SP24
Apoptotic cell administration to mice modulates thrombin generation but is detrimental to
renal function following renal ischaemia reperfusion injury
Emily E. Hesketh1, Roger Preston2, David Kluth1 & Jeremy Hughes1
1
MRC Centre for Inflammation Research, Queen’s Medical Research Institute, University of
Edinburgh. 2Department of Clinical Medicine, Trinity College Dublin
Introduction: Acute kidney injury induced by renal ischaemia reperfusion injury (IRI) is
characterised by microvascular congestion, acute inflammation and acute tubular necrosis
(ATN). Apoptotic cells (ACs) administration reduces inflammation in various experimental
models including LPS-mediated shock, collagen induced arthritis as well as lung and liver
inflammation. Previous work in our lab suggested that intravenous administration of 20x106
ACs to FVB/n or Balb/c mice 24hrs prior to inducing renal IRI ameliorated renal function
without affecting the ATN score 24hr following IRI.
Objective: This study aimed to validate these early findings and explore if modulation of
coagulation status leading to improved intrarenal microvascular flow might represent the
underlying mechanism eliciting functional protection.
Methods: ACs were generated from Balb/c thymocytes by overnight culture or incubation with
dexamethasone. Annexin-V and propidium iodide (PI) staining was used to classify ACs as
either early (Annexin-V+ PI-) or late (Annexin-V+ PI+) apoptotic by flow cytometry. AC
modulation of coagulation was assessed by a thrombin generation assay on platelet-poor-plasma
obtained 24hrs after mice received 20x106 early ACs. An in vitro assay was established to
investigate whether ACs interacted with platelets. Platelets in whole blood were stained for the
platelet surface integrin marker CD41 prior to incubation with ACs labeled with fluorescent cell
tracker CM orange. Analysis was performed by flow cytometry. Renal IRI was modeled by a
right nephrectomy (control kidney) and ischaemia induced by occlusion of the left renal pedicle
in male Balb/c mice. Either 20x106 early or late ACs were administered 24hr prior to mild
(22mins ischaemia), moderate (24 mins) or severe (25 mins) ischaemic injury. Renal function
was assessed by plasma creatinine using a creatinase-based assay. Microvascular congestion
was inferred from immunohistochemistry staining for CD41 and fibrin on frozen or paraffin
embedded kidneys. Data expressed as mean ±SEM for PBS-treated vs. AC-treated mice.
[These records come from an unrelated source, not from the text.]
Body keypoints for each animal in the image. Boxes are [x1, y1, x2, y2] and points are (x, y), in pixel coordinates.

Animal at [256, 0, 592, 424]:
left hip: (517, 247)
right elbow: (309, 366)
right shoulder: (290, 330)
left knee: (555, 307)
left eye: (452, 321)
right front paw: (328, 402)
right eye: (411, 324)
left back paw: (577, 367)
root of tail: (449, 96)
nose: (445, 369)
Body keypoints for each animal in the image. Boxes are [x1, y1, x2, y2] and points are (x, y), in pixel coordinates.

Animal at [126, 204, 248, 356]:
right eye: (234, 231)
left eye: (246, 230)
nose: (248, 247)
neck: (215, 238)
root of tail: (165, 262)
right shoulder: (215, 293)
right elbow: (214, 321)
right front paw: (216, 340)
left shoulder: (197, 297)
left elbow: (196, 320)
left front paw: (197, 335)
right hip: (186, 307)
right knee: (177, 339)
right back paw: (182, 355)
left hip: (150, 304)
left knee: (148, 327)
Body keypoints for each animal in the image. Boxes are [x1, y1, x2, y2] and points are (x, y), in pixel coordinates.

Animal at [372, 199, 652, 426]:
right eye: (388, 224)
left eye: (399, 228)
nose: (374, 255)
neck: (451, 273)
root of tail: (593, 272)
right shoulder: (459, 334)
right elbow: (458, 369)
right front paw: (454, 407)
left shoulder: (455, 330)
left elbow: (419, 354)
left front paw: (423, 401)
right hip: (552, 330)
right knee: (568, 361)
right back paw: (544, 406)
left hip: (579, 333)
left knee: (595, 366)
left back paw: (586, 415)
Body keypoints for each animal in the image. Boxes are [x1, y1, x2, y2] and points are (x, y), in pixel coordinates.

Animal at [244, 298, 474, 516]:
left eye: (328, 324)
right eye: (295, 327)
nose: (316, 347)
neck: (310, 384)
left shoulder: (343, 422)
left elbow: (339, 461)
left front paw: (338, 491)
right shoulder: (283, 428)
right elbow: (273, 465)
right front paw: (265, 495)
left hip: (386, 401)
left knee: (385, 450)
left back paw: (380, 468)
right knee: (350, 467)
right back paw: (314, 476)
Results: The thrombin generation assay revealed that early AC-treated mice exhibited delayed
thrombin generation as indicated by a significantly elevated lag time (2.1±0.2 vs. 3.2±0.3 mins,
p<0.05) although the total amount of thrombin generated was similar to control mice (184±9.8
vs. 184±7.2 Thrombin nM). The in vitro analysis of ACs and platelet interaction confirmed ACplatelet binding as indicated by the presence of CM Orange+ ACs that were also CD41+. Despite
the effect of ACs upon coagulation status, pretreatment of mice with ACs conferred no
protection from renal IRI. Administration of early ACs did not preserve renal function from
severe IRI (creatinine 99±9 vs. 107±15 µmol/L) nor influence fibrin and CD41 staining. In
contrast, administration of early or late ACs significantly impaired renal function in mice with
mild (creatinine 41±9 vs. 77±13 µmol/L, p<0.05) or moderate (creatinine 59±8 vs. 91±11
µmol/L, p<0.05) renal IRI, respectively. In addition, fibrin and CD41 accumulation was similar
in PBS-treated and AC-treated mice following renal IRI.
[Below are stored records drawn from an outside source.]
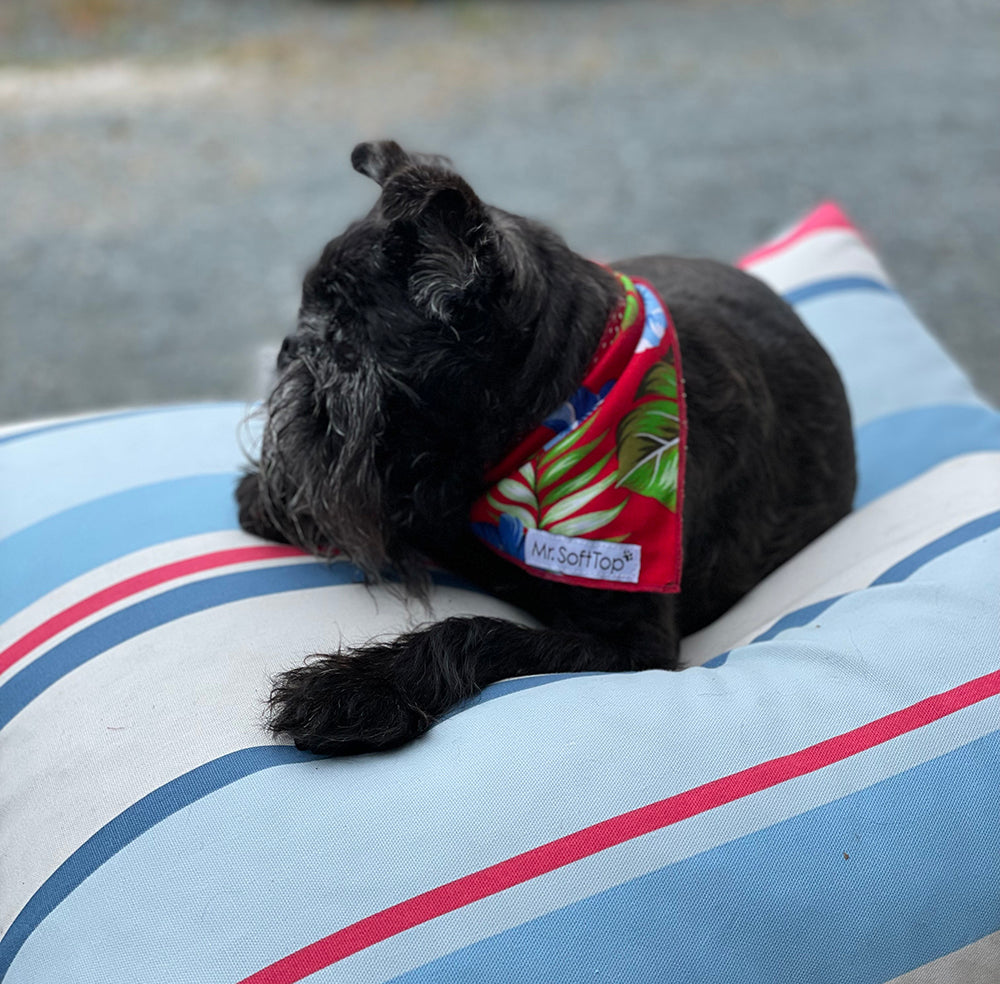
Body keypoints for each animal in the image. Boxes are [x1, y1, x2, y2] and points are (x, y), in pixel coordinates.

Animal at [238, 140, 856, 752]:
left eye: (343, 343)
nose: (291, 347)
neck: (563, 401)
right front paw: (266, 498)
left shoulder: (634, 647)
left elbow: (478, 630)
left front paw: (355, 690)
Conclusion: Unlike our preliminary data and despite demonstrable potential for AC
administration to modulate coagulation pathways, and published data indicating AC modulation
of inflammation and immunological pathways, administration of both early and late ACs was
not protective in renal IRI. Depending upon the severity of ischaemic injury, administration of
both early and late ACs may further impair renal function. This work contrasts with the ACderived protection observed in other organs and suggests that AC administration may not be
translationally relevant for patients with acute kidney injury secondary to renal IRI.